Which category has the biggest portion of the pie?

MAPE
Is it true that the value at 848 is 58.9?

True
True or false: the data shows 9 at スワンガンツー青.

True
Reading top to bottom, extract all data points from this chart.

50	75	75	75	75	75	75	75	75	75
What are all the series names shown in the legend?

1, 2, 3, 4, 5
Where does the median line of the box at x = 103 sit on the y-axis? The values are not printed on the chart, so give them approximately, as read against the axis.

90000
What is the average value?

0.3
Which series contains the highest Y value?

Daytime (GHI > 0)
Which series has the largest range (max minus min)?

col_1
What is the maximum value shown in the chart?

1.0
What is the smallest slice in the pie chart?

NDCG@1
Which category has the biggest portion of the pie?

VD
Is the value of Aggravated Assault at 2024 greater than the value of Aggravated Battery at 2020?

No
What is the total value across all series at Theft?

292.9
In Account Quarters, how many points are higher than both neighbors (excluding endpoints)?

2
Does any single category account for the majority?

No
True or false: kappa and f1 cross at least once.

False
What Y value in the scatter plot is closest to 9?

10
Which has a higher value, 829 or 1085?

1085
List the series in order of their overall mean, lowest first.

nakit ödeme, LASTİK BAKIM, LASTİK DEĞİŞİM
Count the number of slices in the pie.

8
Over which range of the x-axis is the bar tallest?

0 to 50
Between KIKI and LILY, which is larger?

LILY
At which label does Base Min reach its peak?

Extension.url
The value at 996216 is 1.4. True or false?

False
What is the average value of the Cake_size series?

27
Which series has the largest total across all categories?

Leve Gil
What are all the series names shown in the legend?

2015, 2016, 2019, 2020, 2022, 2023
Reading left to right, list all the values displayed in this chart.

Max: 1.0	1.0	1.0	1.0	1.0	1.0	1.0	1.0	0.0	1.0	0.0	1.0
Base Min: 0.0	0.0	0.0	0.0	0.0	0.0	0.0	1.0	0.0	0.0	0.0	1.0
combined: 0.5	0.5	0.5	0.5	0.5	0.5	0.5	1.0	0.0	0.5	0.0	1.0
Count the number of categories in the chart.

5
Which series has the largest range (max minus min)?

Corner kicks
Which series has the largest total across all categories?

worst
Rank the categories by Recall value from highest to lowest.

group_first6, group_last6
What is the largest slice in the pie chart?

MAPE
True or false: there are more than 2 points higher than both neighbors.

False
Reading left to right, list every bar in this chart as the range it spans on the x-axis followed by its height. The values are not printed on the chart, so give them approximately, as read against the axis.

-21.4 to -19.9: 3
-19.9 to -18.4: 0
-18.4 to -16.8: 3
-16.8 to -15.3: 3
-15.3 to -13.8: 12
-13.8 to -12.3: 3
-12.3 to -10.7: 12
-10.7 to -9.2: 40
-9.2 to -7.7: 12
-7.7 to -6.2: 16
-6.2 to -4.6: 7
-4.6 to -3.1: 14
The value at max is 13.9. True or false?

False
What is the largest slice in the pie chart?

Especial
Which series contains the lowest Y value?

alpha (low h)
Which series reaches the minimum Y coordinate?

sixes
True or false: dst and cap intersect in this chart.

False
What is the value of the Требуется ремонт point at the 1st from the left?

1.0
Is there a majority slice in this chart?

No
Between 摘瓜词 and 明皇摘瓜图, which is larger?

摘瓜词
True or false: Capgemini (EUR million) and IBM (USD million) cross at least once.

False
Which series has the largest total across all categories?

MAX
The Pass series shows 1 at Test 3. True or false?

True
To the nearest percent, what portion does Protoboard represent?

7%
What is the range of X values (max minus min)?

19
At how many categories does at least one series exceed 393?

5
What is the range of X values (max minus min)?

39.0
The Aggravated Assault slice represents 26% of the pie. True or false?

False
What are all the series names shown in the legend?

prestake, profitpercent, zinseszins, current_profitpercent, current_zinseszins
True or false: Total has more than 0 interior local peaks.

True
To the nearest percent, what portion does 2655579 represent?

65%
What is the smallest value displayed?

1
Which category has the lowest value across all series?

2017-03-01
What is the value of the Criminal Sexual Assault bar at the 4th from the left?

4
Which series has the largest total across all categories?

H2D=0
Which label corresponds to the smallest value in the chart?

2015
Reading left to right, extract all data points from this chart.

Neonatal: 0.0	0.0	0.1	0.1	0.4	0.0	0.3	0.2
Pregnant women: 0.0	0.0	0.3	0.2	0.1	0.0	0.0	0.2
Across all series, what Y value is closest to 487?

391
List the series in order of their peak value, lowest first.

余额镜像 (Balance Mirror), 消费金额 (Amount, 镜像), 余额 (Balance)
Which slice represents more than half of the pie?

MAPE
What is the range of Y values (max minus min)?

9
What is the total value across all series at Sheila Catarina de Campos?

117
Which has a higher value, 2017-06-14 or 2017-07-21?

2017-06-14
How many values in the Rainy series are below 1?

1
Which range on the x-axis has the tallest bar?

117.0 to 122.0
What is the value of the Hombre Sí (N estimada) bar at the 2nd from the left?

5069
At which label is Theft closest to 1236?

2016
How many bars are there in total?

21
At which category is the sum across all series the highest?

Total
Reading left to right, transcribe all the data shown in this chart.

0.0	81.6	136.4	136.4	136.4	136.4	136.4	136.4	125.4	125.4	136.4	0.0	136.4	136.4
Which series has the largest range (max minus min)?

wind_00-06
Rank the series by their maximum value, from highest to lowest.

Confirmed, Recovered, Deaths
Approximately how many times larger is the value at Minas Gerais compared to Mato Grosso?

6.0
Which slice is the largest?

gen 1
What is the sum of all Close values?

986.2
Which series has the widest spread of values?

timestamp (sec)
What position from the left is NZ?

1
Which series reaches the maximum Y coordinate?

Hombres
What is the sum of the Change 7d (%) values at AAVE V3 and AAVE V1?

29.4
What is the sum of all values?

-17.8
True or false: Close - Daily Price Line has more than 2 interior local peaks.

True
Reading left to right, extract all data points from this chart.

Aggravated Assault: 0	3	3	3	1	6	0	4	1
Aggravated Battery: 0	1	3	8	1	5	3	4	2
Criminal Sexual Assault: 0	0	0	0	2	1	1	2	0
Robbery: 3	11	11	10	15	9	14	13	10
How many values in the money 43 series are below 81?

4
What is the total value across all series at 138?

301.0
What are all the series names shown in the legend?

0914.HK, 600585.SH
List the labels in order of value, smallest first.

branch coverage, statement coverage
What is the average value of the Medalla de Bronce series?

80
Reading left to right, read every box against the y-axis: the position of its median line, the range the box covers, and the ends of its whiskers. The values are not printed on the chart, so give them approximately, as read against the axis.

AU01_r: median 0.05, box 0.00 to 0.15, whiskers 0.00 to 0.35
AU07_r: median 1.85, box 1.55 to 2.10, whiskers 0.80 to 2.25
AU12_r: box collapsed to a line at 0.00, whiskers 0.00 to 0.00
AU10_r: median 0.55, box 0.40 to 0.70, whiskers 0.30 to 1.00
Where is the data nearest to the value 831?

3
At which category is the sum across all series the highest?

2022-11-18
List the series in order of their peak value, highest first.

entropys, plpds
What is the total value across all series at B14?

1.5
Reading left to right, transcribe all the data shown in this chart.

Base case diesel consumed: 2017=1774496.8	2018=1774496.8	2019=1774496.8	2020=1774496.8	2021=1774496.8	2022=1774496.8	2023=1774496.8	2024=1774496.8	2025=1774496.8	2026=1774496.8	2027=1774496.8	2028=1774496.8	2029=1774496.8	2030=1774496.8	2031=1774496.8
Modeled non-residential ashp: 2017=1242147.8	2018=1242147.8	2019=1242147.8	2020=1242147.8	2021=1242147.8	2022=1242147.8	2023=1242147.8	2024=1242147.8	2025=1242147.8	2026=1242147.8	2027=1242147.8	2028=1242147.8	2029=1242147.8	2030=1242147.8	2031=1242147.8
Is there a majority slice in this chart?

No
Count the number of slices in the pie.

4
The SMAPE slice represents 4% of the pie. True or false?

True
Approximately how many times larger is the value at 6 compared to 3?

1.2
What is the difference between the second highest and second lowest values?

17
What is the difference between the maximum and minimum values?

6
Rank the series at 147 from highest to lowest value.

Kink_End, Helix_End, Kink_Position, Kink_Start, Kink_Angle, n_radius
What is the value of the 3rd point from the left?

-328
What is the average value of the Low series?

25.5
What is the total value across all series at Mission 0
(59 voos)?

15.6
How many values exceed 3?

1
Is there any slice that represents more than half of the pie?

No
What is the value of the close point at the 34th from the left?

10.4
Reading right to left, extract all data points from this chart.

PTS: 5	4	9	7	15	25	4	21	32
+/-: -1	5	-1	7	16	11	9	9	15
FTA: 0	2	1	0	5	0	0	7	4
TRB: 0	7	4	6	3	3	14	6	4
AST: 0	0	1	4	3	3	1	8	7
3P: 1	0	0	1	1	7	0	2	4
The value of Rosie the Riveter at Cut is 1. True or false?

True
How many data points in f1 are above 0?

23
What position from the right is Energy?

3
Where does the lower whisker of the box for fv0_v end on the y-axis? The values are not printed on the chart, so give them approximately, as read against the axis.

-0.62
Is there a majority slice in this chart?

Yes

### Your objective
Reproduce verbatim the rows from the first line down to and including the line containing "In Account Quarters, how".

### Task solution
Which category has the biggest portion of the pie?

MAPE
Is it true that the value at 848 is 58.9?

True
True or false: the data shows 9 at スワンガンツー青.

True
Reading top to bottom, extract all data points from this chart.

50	75	75	75	75	75	75	75	75	75
What are all the series names shown in the legend?

1, 2, 3, 4, 5
Where does the median line of the box at x = 103 sit on the y-axis? The values are not printed on the chart, so give them approximately, as read against the axis.

90000
What is the average value?

0.3
Which series contains the highest Y value?

Daytime (GHI > 0)
Which series has the largest range (max minus min)?

col_1
What is the maximum value shown in the chart?

1.0
What is the smallest slice in the pie chart?

NDCG@1
Which category has the biggest portion of the pie?

VD
Is the value of Aggravated Assault at 2024 greater than the value of Aggravated Battery at 2020?

No
What is the total value across all series at Theft?

292.9
In Account Quarters, how many points are higher than both neighbors (excluding endpoints)?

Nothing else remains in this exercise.